2 Responses to Stalking Leukemia Genes One Whole Genome at a Time

  1. barbaraH says:

    Thanks for taking the time to address this, Dr. Nagourney. I saw the Times article and found it infuriating, knowing what I know about chemosensitivity testing and also what I know about genomics. I hope you send a letter to the Times, and to the author of the article. Maybe they’ll do another front page article about someone with the same condition as the man in the article, who you helped with the same drug, using the results of your chemosensitivity test. The author makes it seem like it’s a huge eye-opener to find that a drug approved for a different cancer could have an effect on this man’s leukemia. Anyone who has had a chemosensitivity test and has benefited from the results knows what outmoded thinking that is. I guess this is what comes from having reporters, with no background in cancer research, write about cancer research. It all looks impressive to them because they don’t have even a rudimentary understanding of the kinds of things you talk about here – VEGF 1: C-KIT, etc.


  2. A number of the targeted cancer drugs, such as Gleevec, work by blocking the activity of various protein switches that tell the cell to grow. They are known as receptor tyrosine kinases (RTKs). They essentially allow the cell to communicate with the external world to sense growth factors that could maintain the survival of a cancer cell.

    These protein switches are on the surface of all cells and they go haywire in a number of cancers. Drugs that target a single switch have transformed the treatment of some patients with certain cancer, Gleevec and chronic myelogenous leukemia. The tyrosine kinase function is essential for chronic lymphocytic leukemia (CLL) cell survival and proliferation. Tarceva is a tyrosine kinase, and a tyrosine kinase may be able to work not only on a lung cancer but also CLL.

    But it would only work in a small percentage of patients. Certain tumors respond poorly to such drugs. One of the reasons suggested is many growth switches are flipped on at once. There are a multitude of activated receptor tyrosine kinases. When you extinguish one with a specific targeted agent, the other ones can simply step in. However, when combining other drugs, the growth signal can shut down and cancer cells die.

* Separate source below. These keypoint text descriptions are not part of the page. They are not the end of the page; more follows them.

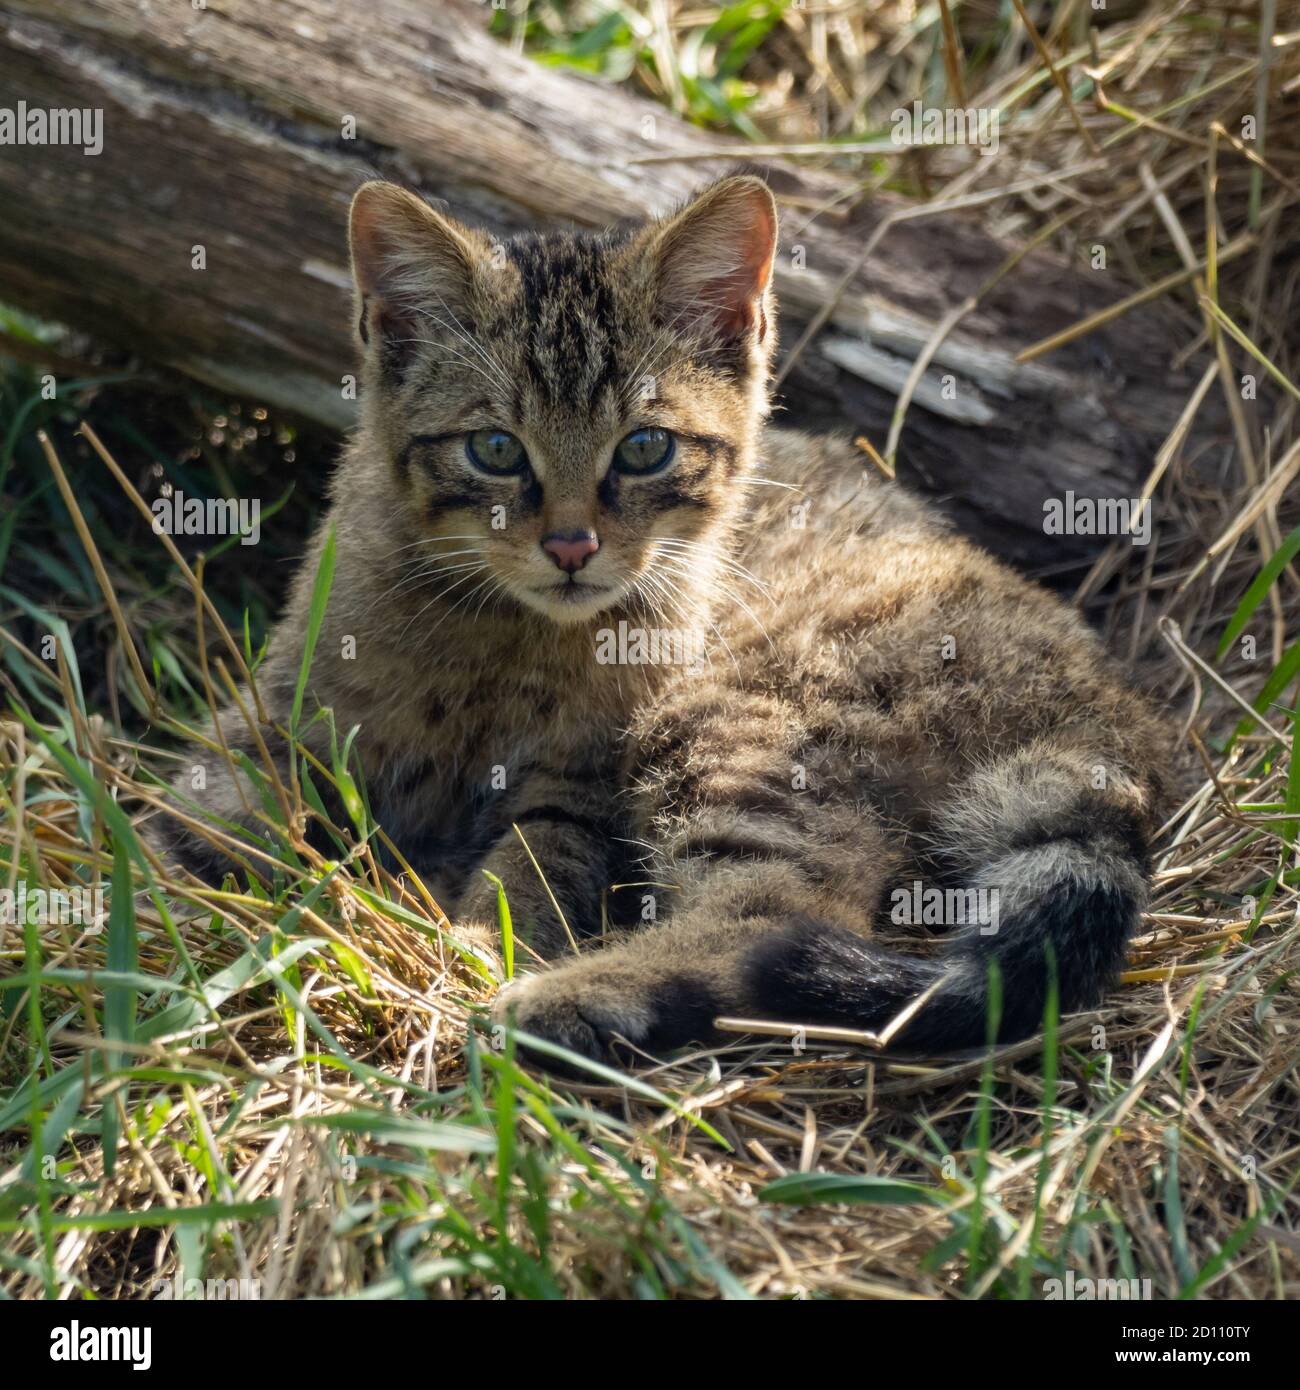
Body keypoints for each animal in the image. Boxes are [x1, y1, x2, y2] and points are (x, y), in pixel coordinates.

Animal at [157, 176, 1173, 1061]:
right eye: (495, 450)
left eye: (644, 448)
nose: (571, 545)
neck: (500, 638)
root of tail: (1111, 711)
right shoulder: (272, 714)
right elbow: (202, 811)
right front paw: (215, 902)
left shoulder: (581, 786)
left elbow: (532, 870)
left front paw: (473, 945)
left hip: (738, 723)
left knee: (772, 916)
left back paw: (565, 1000)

    This is a perfect example that it would be more advantageous to sort out what’s the best “profile” in terms of which patients benefit from this drug or that drug. Can they be combined? What’s the proper way to work with all the new drugs? If a drug works extremely well for a certain percentage of cancer patients, identify which ones and “personalize” their treatment. If one drug or another is working for some patients then obviously there are others who would also benefit.

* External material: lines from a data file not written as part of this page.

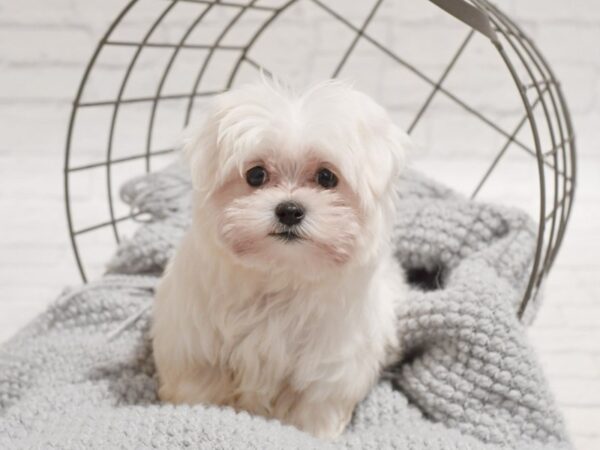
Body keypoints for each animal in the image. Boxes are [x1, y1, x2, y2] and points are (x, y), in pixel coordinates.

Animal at [152, 79, 410, 438]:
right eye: (256, 175)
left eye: (327, 178)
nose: (289, 210)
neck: (281, 274)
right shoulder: (195, 346)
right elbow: (201, 387)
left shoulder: (331, 366)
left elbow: (316, 406)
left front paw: (317, 433)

    Patients would certainly have a better chance of success had their cancer been chemo-sensitive rather than chemo-resistant, where it is more apparent that chemotherapy improves the survival of patients, and where identifying the most effective chemotherapy would be more likely to improve survival above that achieved with “best guess” empiric chemotherapy through clinical trials.

    Gleevec has extended the life of patients with CML, not for months but for years, and most patients who started the drug when it was developed in the 90s are still alive. But here is the kicker: they can’t stop taking the drug or their leukemia will come back.

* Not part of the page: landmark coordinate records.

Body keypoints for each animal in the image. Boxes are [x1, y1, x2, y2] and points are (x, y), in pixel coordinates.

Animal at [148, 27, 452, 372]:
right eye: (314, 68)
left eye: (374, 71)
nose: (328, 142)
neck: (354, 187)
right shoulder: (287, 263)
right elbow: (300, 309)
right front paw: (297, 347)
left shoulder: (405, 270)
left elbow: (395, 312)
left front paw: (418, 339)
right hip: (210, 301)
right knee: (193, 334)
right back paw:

    Why CML drugs are so effective while the other drugs in other cancers aren’t. It is because there is only one defect in CML, the BCR/ABL molecule. Block this and you have a dead cell.

    This isn’t true of solid cancer cells. They have lots of peculiar molecules that help them survive and grow. Block one pathway and another pathway steps in to take its place. Lots of money is being spent, lots of smart people are working real hard, but they are paddling upstream with a busted oar and not getting far.

    The bottom line is that the cancer cell is very complex and if a drug blocks one pathway/mechanism of its growth, it can find a new route.